The Italian steps

The Ethnological Museum in Addis Ababa is recognised as one of the finest museums in Africa and no visit to Ethiopia is complete without going there.  It is housed in Haile Selassie’s former palace within the grounds of Addis Ababa University’s main campus.  As we drove through the main gates and up to the entrance of the building, we were struck by the beauty of the gardens – an oasis of calm away from the hustle and bustle of the city.  The fact that the ornamental fountains weren’t operational because it was the dry season didn’t detract from our enjoyment at all.  

Before going into the building, we noticed a stone spiral staircase outside which was freestanding and didn’t lead anywhere. Yuhn, our guide, explained that it was built by the Italians as a symbol of Fascist domination.  Each step represents a year of Mussolini’s rule, from when he first took power in 1922.  A small Lion of Judah, the symbol of the Ethiopian monarchy, sits on the top step as a sign that the Italians were kicked out of Ethiopia.

Ground floor exhibition


There is an exhibition about the history of the palace on the ground floor of the museum, but this isn’t presented in a very interesting way, so it didn’t detain us for long.

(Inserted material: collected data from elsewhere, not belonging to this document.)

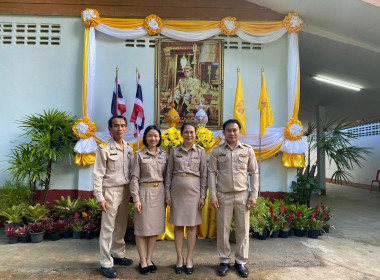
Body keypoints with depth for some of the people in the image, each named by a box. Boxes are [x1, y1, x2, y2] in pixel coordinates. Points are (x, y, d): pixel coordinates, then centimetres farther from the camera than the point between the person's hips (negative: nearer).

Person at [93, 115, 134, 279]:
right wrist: (99, 197, -15)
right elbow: (98, 175, -11)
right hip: (111, 191, -6)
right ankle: (106, 264, 13)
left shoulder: (129, 149, 8)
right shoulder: (104, 149, -9)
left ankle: (117, 255, 33)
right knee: (108, 228, 2)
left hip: (125, 190, 6)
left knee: (121, 226, 16)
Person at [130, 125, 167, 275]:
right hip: (145, 192, -3)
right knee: (142, 227, 4)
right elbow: (134, 178, -6)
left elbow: (166, 177, 11)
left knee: (155, 227, 10)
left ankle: (149, 260, 24)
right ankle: (143, 261, 18)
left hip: (159, 193, 4)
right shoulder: (139, 155, -3)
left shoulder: (164, 155, 8)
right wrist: (136, 199, -12)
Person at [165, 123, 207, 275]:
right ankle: (179, 259, 21)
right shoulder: (175, 151, 4)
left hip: (194, 192, -1)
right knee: (178, 225, 7)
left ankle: (189, 259, 19)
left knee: (192, 226, 5)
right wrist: (168, 194, 1)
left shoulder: (201, 152, 1)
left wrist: (203, 196, -3)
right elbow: (169, 173, 5)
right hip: (177, 191, 1)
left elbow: (204, 175, 1)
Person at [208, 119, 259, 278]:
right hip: (223, 196, 0)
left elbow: (254, 173, 5)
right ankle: (224, 261, 25)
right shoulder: (217, 151, 1)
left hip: (243, 196, 1)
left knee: (243, 230, 9)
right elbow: (212, 173, 0)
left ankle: (241, 261, 26)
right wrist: (213, 196, -6)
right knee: (223, 230, 8)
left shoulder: (248, 150, 3)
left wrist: (254, 195, -1)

On the first floor, though, there is a much more arresting display.  The exhibits are shown chronologically – from birth to death and beyond.  You get a real insight into the lives of the different peoples of Ethiopia.  The childhood section was fascinating, particularly as we were being shown round by a local. Yuhn was able to relate personal stories which really made the exhibits come alive.  For example, table soccer was (and still is) a very popular pastime in Ethiopia, but Yuhn’s Mum wouldn’t let him spend the coppers that it

Fabric footballs

cost to play on a proper table, so he and his friends made their own smaller versions out of empty cooking oil cans.  There was an one on display, so we were able to understand what he was talking about.  It was the same with the home made footballs crafted out of rags.  Yuhn told us how he got into trouble as a boy for using one of his uncle’s socks to stuff a football!  He also told us how, as a teenager, he had been given a proper football as a gift, but he couldn’t play with it as it was too light and travelled too far when he kicked it, so he went back to his fabric ball!

Away from the raison d’etre of the museum, we wandered into side rooms and were intrigued to find ourselves in Haile Selassie’s bedroom, bathroom and changing room.  All were very spacious to suit the stature of the man!  Yuhn pointed out the bullet hole in the mirror, made during the 1960 failed coup attempt.

Haile Selassie’s spacious bathroom

The second floor of the museum houses exhibitions of religious art and traditional musical instruments.  At the moment, there is also a display of photographs of Christian Ethiopia by Nick Danziger, accompanied by images of the Queen and Prince Phillip’s 1965 visit to the country.  Their signatures in the visitor’s book are proudly displayed.

Royal signatures





Outside the university gates, you can join students and have a drink and a snack in a converted London bus which was brought to Ethiopia by Haile Selassie.